WHAT IS REQUIRED. Write out the lines starting at the one that holds "100% SECURE" and ending with the final line of the data, exactly and with no others.

DATA EXTRACTS.

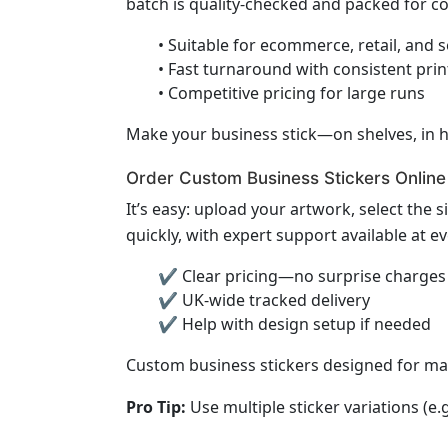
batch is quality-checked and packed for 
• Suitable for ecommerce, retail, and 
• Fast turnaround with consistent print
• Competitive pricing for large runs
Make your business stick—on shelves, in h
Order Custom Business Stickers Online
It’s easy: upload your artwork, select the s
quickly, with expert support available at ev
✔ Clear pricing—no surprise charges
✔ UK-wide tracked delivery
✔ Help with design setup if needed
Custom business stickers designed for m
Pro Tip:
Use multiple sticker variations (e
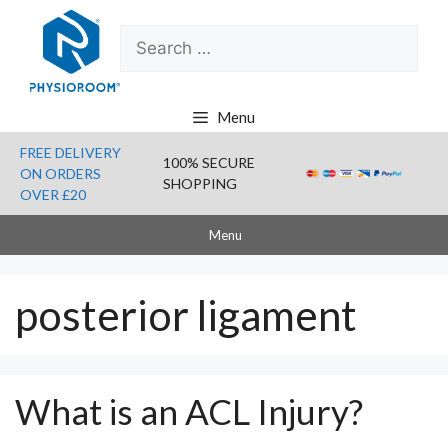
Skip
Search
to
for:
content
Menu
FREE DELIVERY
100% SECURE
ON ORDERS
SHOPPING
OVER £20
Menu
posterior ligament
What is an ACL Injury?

EXERCISE ANSWER.
100% SECURE
ON ORDERS
SHOPPING
OVER £20
Menu
posterior ligament
What is an ACL Injury?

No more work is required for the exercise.